POSIX::Wide -- POSIX functions returning wide-char strings

SYNOPSIS

use POSIX::Wide;
print POSIX::Wide::strerror(2),"\n";
print POSIX::Wide::strftime("%a %d-%b\n",localtime());

DESCRIPTION

This is a few of the POSIX module functions adapted to return Perl wide-char strings instead of locale charset byte strings.

EXPORTS

Nothing is exported by default, but each of the functions and the $ERRNO and $EXTENDED_OS_ERROR variables can be imported in usual Exporter style. Eg.

use POSIX::Wide 'strftime', '$ERRNO';

There's no :all tag yet, as not sure if it would best import just the new funcs, or get everything from POSIX.

FUNCTIONS

$str = POSIX::Wide::localeconv ($format, ...)

Return a hashref of locale information

{ decimal_point => ...,
  grouping      => ...
}

Text field values are wide chars. Non-text fields like grouping and number fields like frac_digits are unchanged.
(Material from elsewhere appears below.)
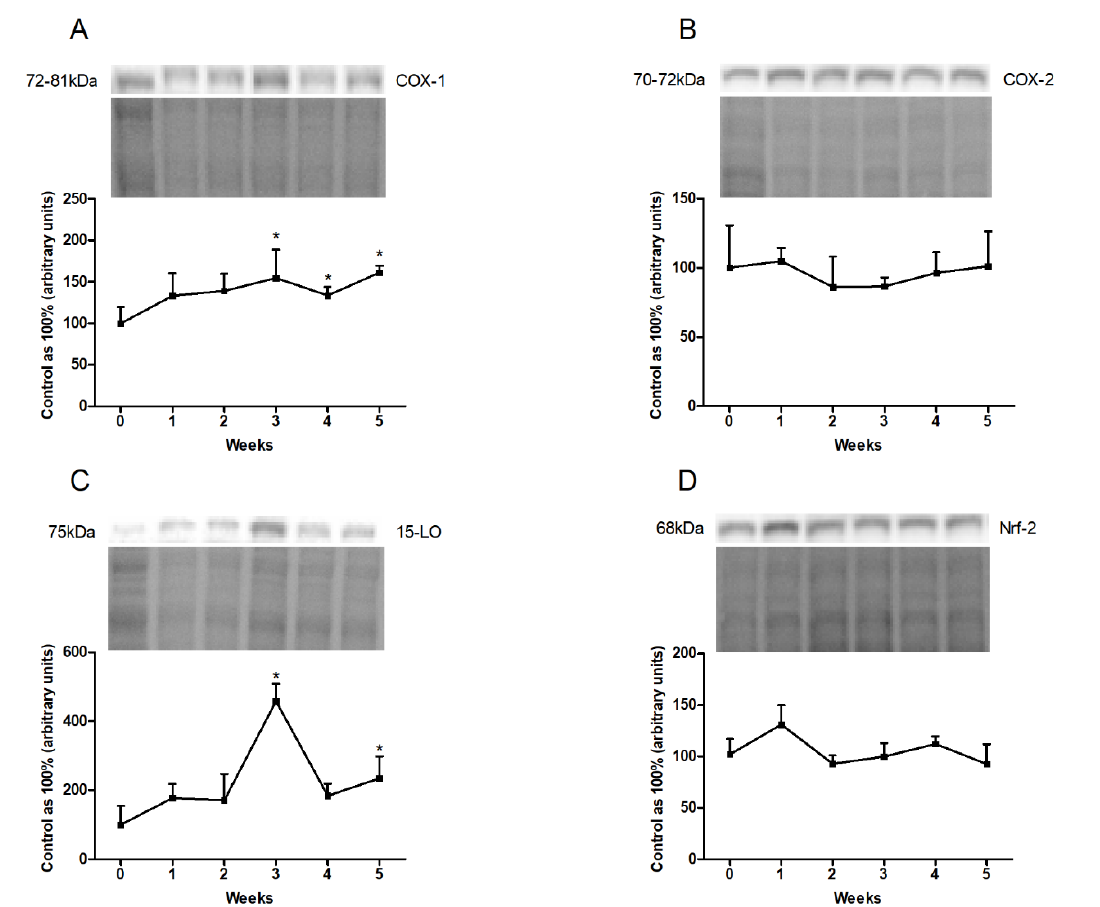
Figure 4. Representative Western blots illustrating the expression of proteins from eicosanoid and prostanoid synthesis pathways, i.e., ( A ) cyclooxygenase-1 (COX-1), ( B ) cyclooxygenase-2 (COX-2), ( C ) 15-lipoxygenase (15-LO) and ( D ) nuclear factor erythroid 2—related factor 2 (Nrf-2) in the liver homogenates. The protein expression was determined by the Western blotting method, as described in detail in the Materials and Methods section. The data are expressed as mean ± SD and are based on six independent determinations. * p < 0.05, significant difference compared with the control group (0 week).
$str = POSIX::Wide::perror ($message)

Print $message and errno string $! to STDERR, with wide-chars for the errno string.

$message: $!\n
$str = POSIX::Wide::strerror ($errno)

Return a descriptive string for a given $errno number.

$str = POSIX::Wide::strftime ($format, $sec, $min, $hour, $mday, $mon, $year, ...)

Format a string of date-time parts. $format and the return are wide-char strings.

The current implementation passes ASCII parts of $format, including the "%" formatting directives, to strftime(). This means $format can include characters which might not exist in the locale charset.

($std_name, $dst_name) = POSIX::Wide::tzname ()

Return the tzname[] strings for standard time and daylight savings time as wide char strings.

The POSIX spec is that these should only have characters from the "portable character set", so normally the bytes of plain POSIX::tzname should suffice. POSIX::Wide::tzname can be used if someone might get creative with a TZ setting.

VARIABLES

$num = $POSIX::Wide::ERRNO + 0
$str = "$POSIX::Wide::ERRNO"

A magic dual-value variable which is $! but giving the string form as wide-chars (see "$ERRNO" in perlvar).

$num = $POSIX::Wide::EXTENDED_OS_ERROR + 0
$str = "$POSIX::Wide::EXTENDED_OS_ERROR"

A magic dual-value variable which is $^E but giving the string form as wide-chars (see "$EXTENDED_OS_ERROR" in perlvar).

The current implementation assumes $^E is locale bytes (if it isn't already wide). This is true of POSIX but not absolutely sure for MacOS and VMS.

WITH Errno::AnyString

Custom error strings set into $! by Errno::AnyString work with all of strerror, perror and $ERRNO above, and custom error numbers registered with Errno::AnyString can be accessed with strerror too.

If you use non-ASCII in such a string then it should be locale bytes the same as normal $! strings. If $! is a wide character string then <POSIX::Wide> will return that unchanged (though whether wide strings from $! would well with other code is another matter).

OTHER WAYS TO DO IT

Glib::Utils strerror() gives a wide char string similar to POSIX::Wide::strerror() above if you're using Glib.

Glib also has a g_date_strftime, which is not wrapped as of Perl-Glib 1.220 giving a utf8 strftime similar to POSIX::Wide::strftime above, but only for a date, not a date and time together.

SEE ALSO

POSIX, Glib::Utils (which includes a wide strsig)

HOME PAGE

http://user42.tuxfamily.org/i18n-langinfo-wide/index.html

LICENSE

I18N-Langinfo-Wide is Copyright 2008, 2009, 2010 Kevin Ryde

I18N-Langinfo-Wide is free software; you can redistribute it and/or modify it under the terms of the GNU General Public License as published by the Free Software Foundation; either version 3, or (at your option) any later version.

I18N-Langinfo-Wide is distributed in the hope that it will be useful, but WITHOUT ANY WARRANTY; without even the implied warranty of MERCHANTABILITY or FITNESS FOR A PARTICULAR PURPOSE. See the GNU General Public License for more details.